Consequences of a custom security manager?

Hello.

When the org.osgi.framework.security property is set to "osgi",
Felix will install the standard SecurityManager. If a security manager
is already installed and this property is set, Felix will throw an
exception on startup.

The standard J2SE security manager has historically been missing a
couple of extra checks that can control the creation of threads.

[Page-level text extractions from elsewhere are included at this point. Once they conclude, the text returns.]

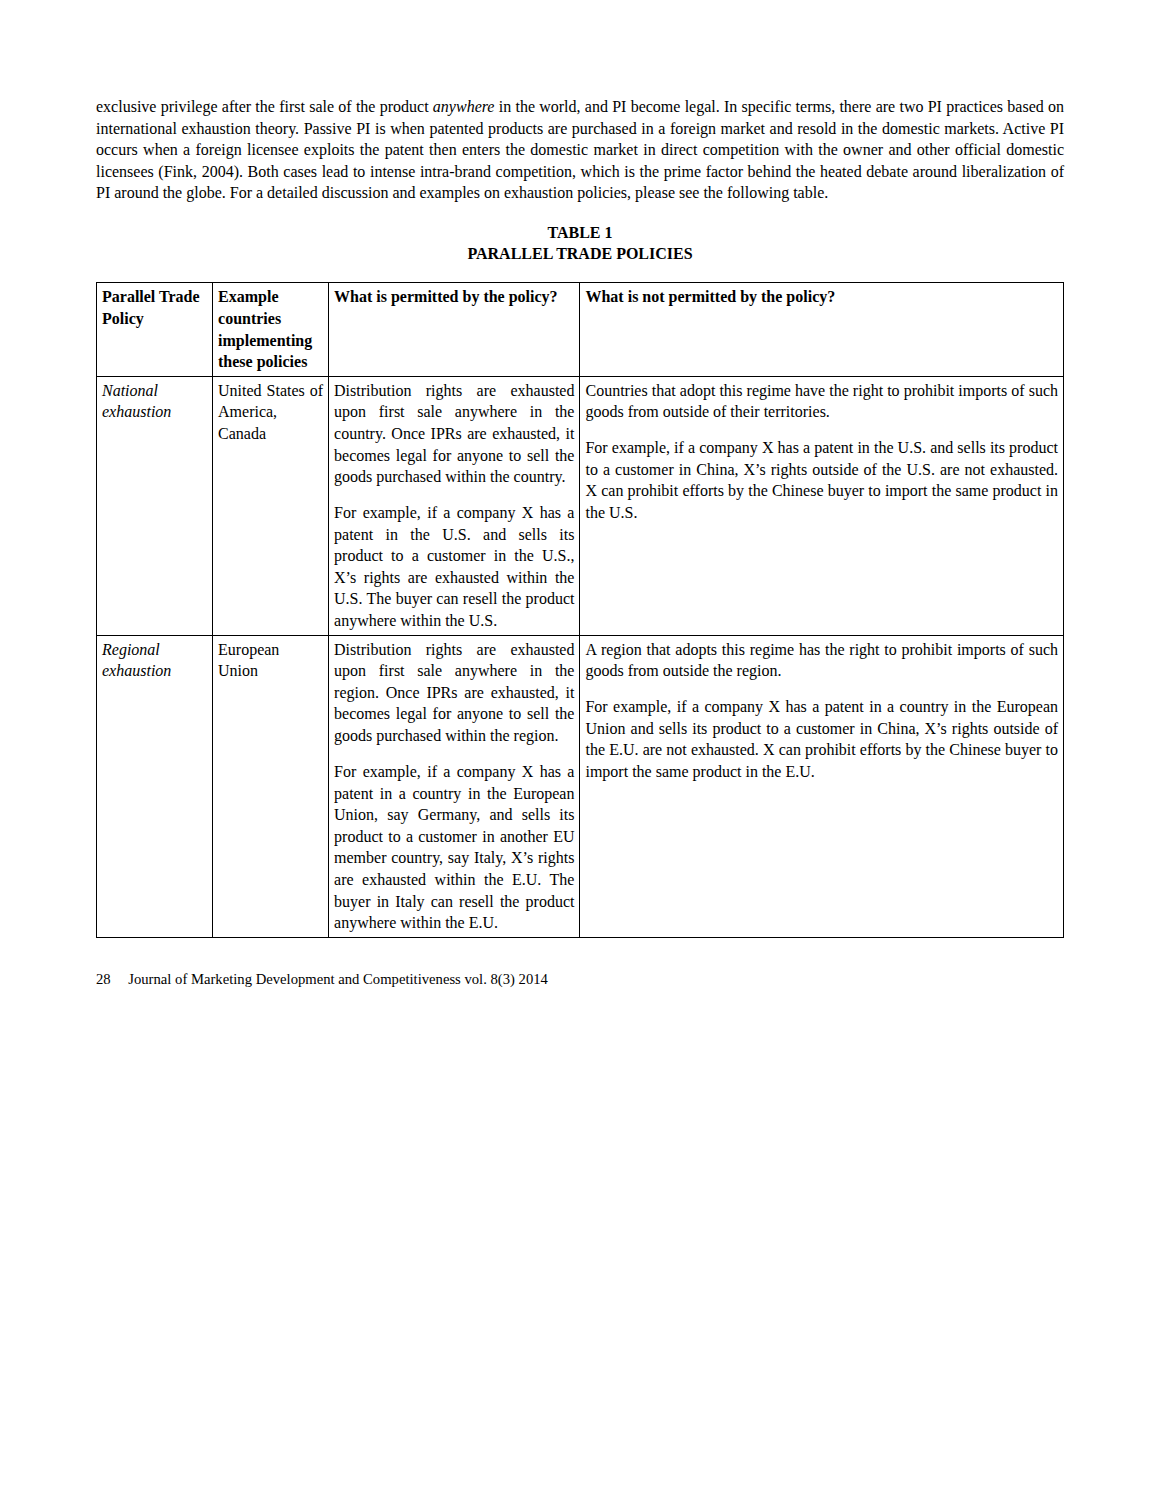exclusive privilege after the first sale of the product anywhere in the world, and PI become legal. In specific terms, there are two PI practices based on international exhaustion theory. Passive PI is when patented products are purchased in a foreign market and resold in the domestic markets. Active PI occurs when a foreign licensee exploits the patent then enters the domestic market in direct competition with the owner and other official domestic licensees (Fink, 2004). Both cases lead to intense intra-brand competition, which is the prime factor behind the heated debate around liberalization of PI around the globe. For a detailed discussion and examples on exhaustion policies, please see the following table.
TABLE 1 PARALLEL TRADE POLICIES
| Parallel Trade Policy | Example countries implementing these policies | What is permitted by the policy? | What is not permitted by the policy? |
| --- | --- | --- | --- |
| National exhaustion | United States of America, Canada | Distribution rights are exhausted upon first sale anywhere in the country. Once IPRs are exhausted, it becomes legal for anyone to sell the goods purchased within the country. For example, if a company X has a patent in the U.S. and sells its product to a customer in the U.S., X’s rights are exhausted within the U.S. The buyer can resell the product anywhere within the U.S. | Countries that adopt this regime have the right to prohibit imports of such goods from outside of their territories. For example, if a company X has a patent in the U.S. and sells its product to a customer in China, X’s rights outside of the U.S. are not exhausted. X can prohibit efforts by the Chinese buyer to import the same product in the U.S. |
| Regional exhaustion | European Union | Distribution rights are exhausted upon first sale anywhere in the region. Once IPRs are exhausted, it becomes legal for anyone to sell the goods purchased within the region. For example, if a company X has a patent in a country in the European Union, say Germany, and sells its product to a customer in another EU member country, say Italy, X’s rights are exhausted within the E.U. The buyer in Italy can resell the product anywhere within the E.U. | A region that adopts this regime has the right to prohibit imports of such goods from outside the region. For example, if a company X has a patent in a country in the European Union and sells its product to a customer in China, X’s rights outside of the E.U. are not exhausted. X can prohibit efforts by the Chinese buyer to import the same product in the E.U. |
28 Journal of Marketing Development and Competitiveness vol. 8(3) 2014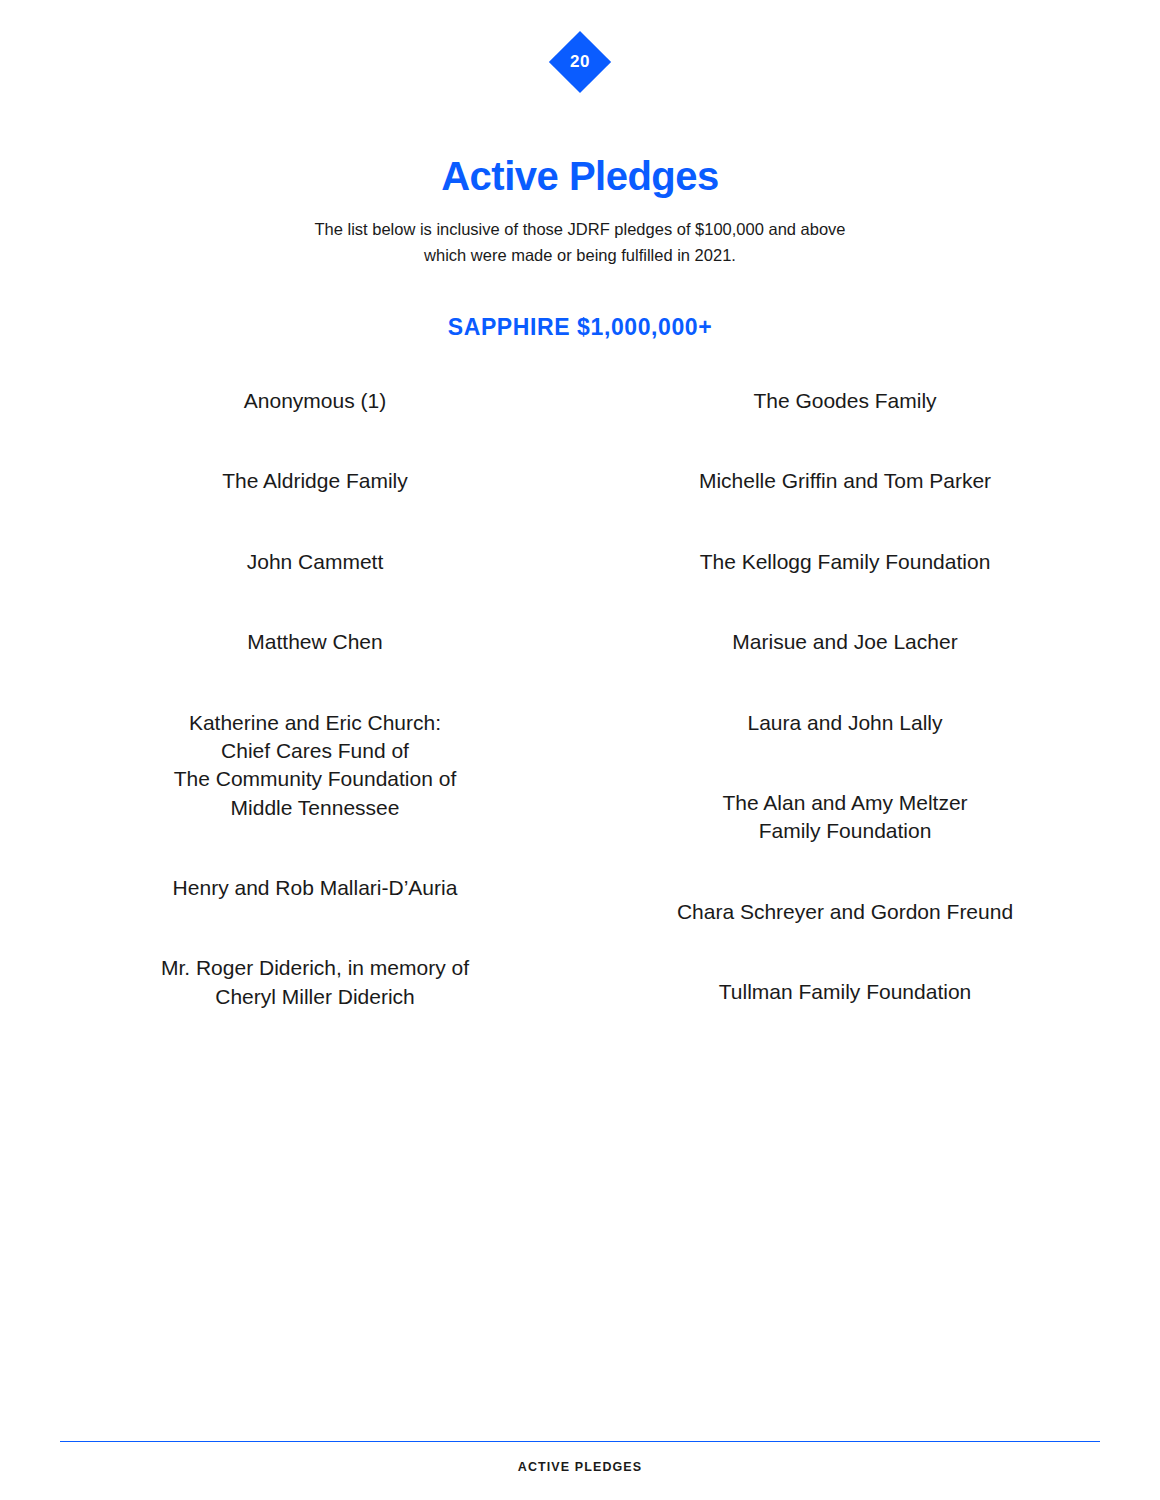20
Active Pledges
The list below is inclusive of those JDRF pledges of $100,000 and above
which were made or being fulfilled in 2021.
SAPPHIRE $1,000,000+
Anonymous (1)
The Aldridge Family
John Cammett
Matthew Chen
Katherine and Eric Church:
Chief Cares Fund of
The Community Foundation of
Middle Tennessee
Henry and Rob Mallari-D’Auria
Mr. Roger Diderich, in memory of
Cheryl Miller Diderich
The Goodes Family
Michelle Griffin and Tom Parker
The Kellogg Family Foundation
Marisue and Joe Lacher
Laura and John Lally
The Alan and Amy Meltzer
Family Foundation
Chara Schreyer and Gordon Freund
Tullman Family Foundation
Active Pledges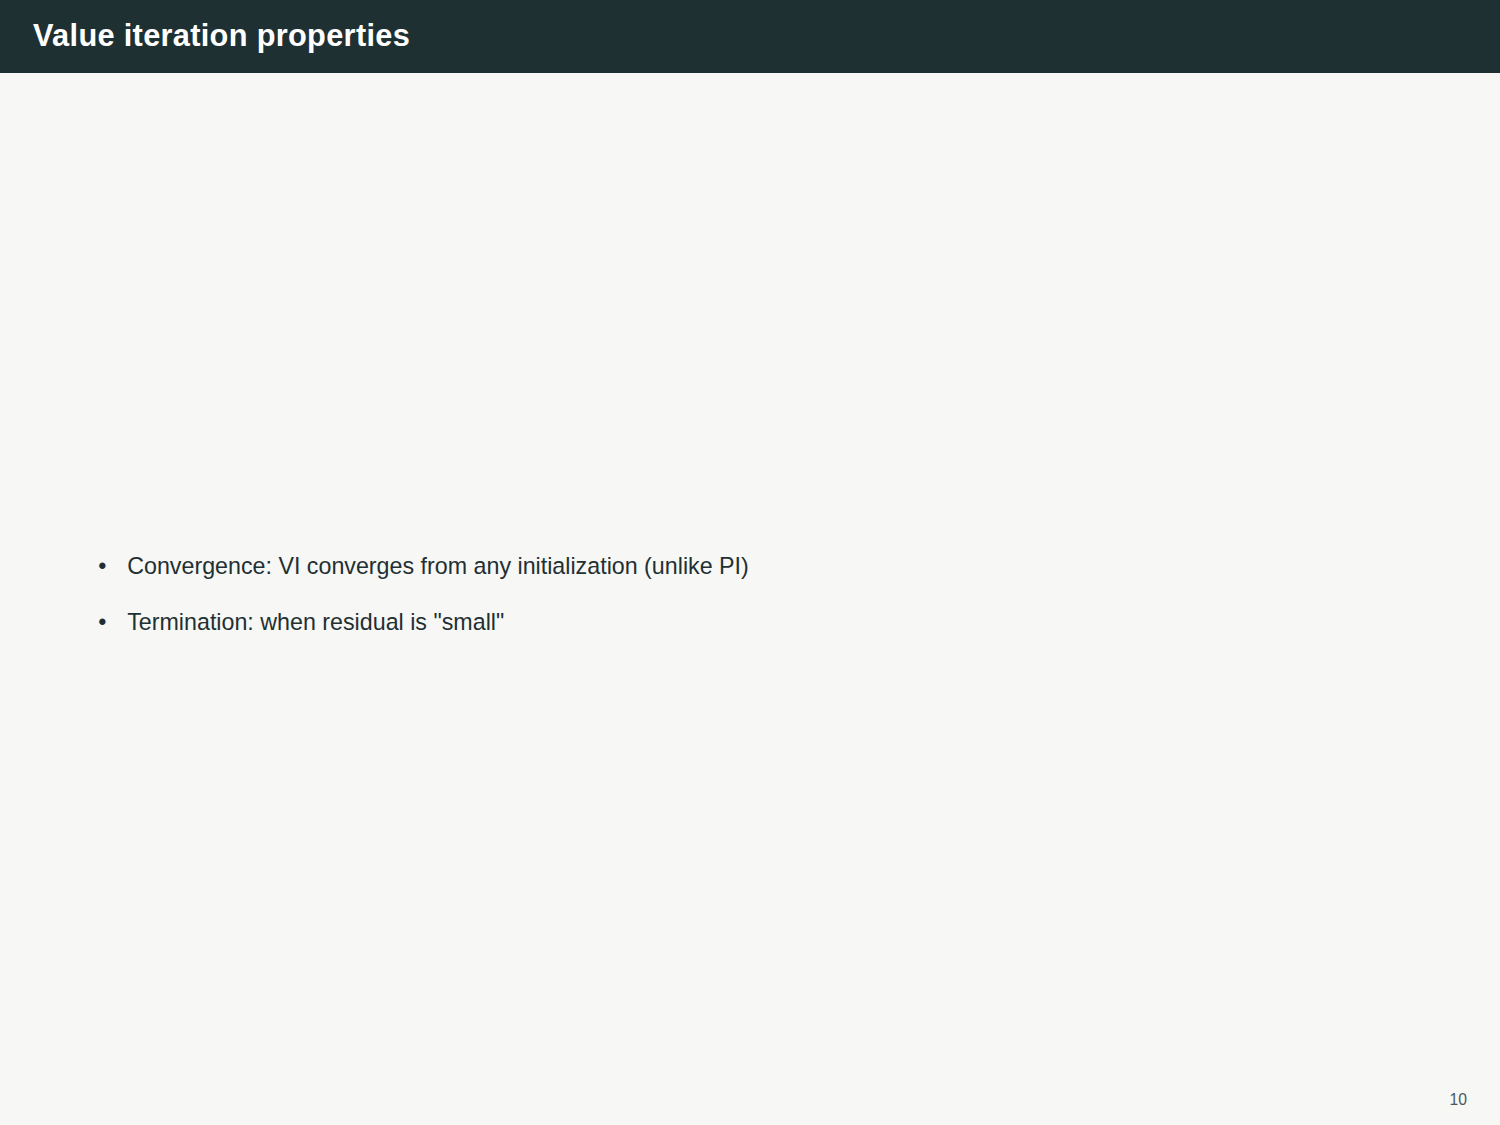Value iteration properties
Convergence: VI converges from any initialization (unlike PI)
Termination: when residual is "small"
10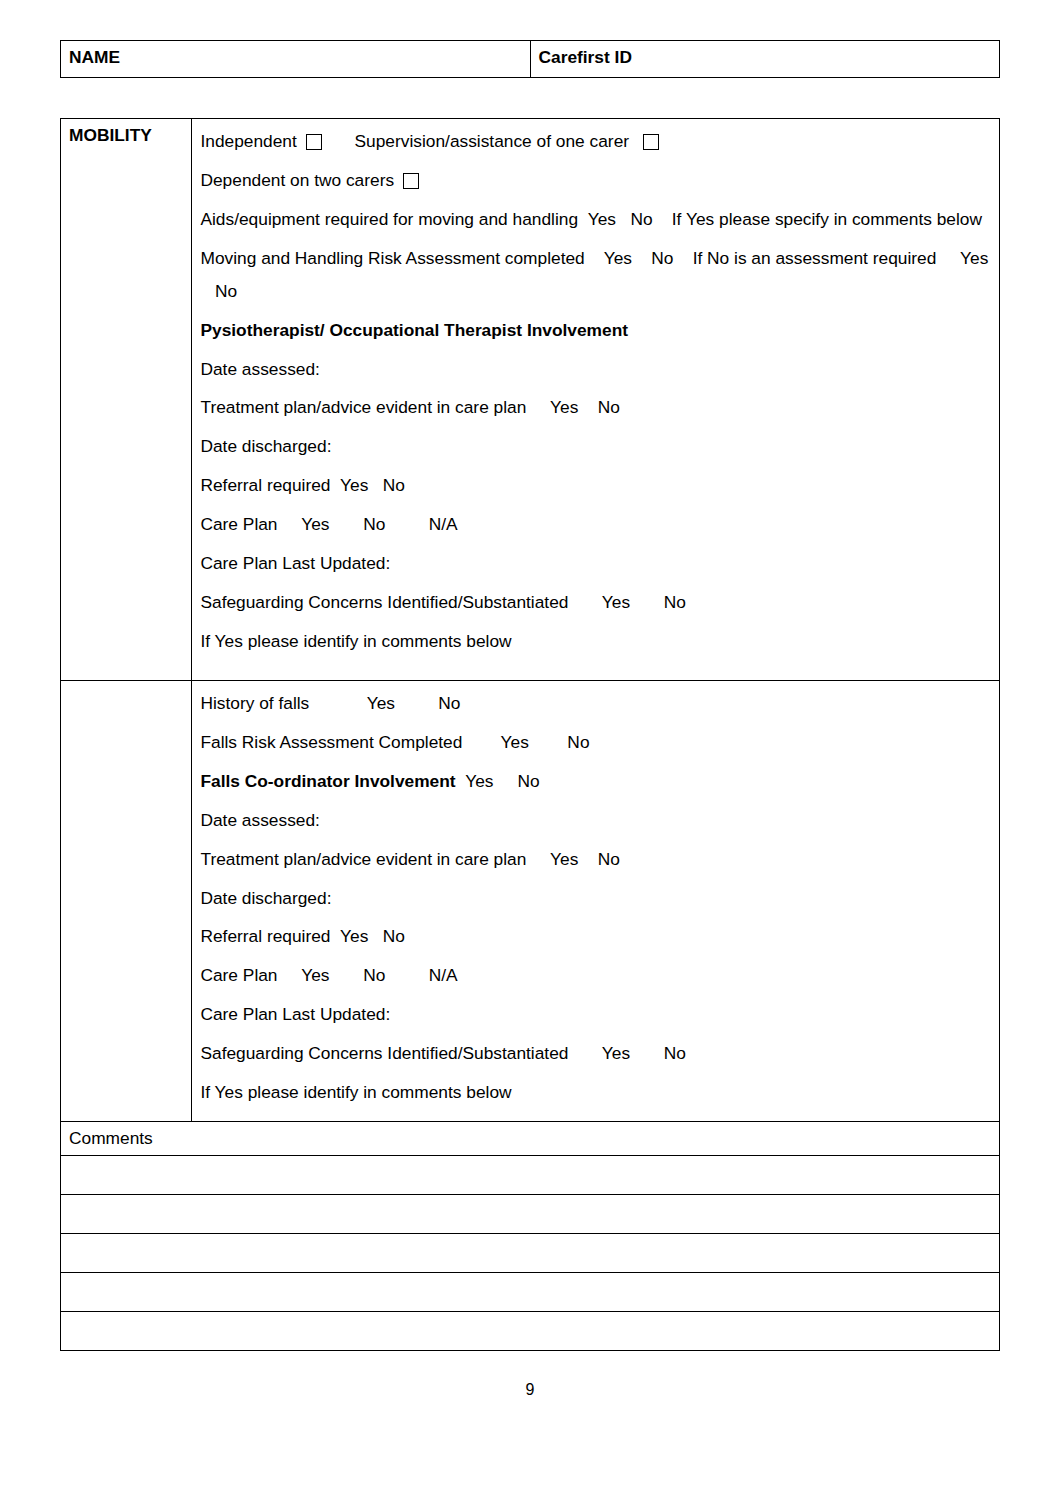| NAME | Carefirst ID |
| MOBILITY | Independent Supervision/assistance of one carer Dependent on two carers Aids/equipment required for moving and handling Yes No If Yes please specify in comments below Moving and Handling Risk Assessment completed Yes No If No is an assessment required Yes No Pysiotherapist/ Occupational Therapist Involvement Date assessed: Treatment plan/advice evident in care plan Yes No Date discharged: Referral required Yes No Care Plan Yes No N/A Care Plan Last Updated: Safeguarding Concerns Identified/Substantiated Yes No If Yes please identify in comments below |
| | History of falls Yes No Falls Risk Assessment Completed Yes No Falls Co-ordinator Involvement Yes No Date assessed: Treatment plan/advice evident in care plan Yes No Date discharged: Referral required Yes No Care Plan Yes No N/A Care Plan Last Updated: Safeguarding Concerns Identified/Substantiated Yes No If Yes please identify in comments below |
| Comments |
9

An
updated security manager that adds in these missing checks is trivial:

public final class ExtraSecurityManager extends SecurityManager
{
  ExtraSecurityManager()
  {

  }

  @Override public void checkAccess(
    final @Nullable Thread t)
  {
    this.checkPermission(new RuntimePermission("modifyThread"));
  }

  @Override public void checkAccess(
    final @Nullable ThreadGroup g)
  {
    this.checkPermission(new RuntimePermission("modifyThreadGroup"));
  }
}

With the above, code needs the given RuntimePermission values to
create or stop threads.

However... If an application installs an instance of
ExtraSecurityManager before starting Felix, an exception will be thrown
as mentioned above. This can be worked around by simply _not_ setting
the org.osgi.framework.security property. Are there any other
consequences for not setting this property? Is there a better way to
tell Felix that we want a custom security manager?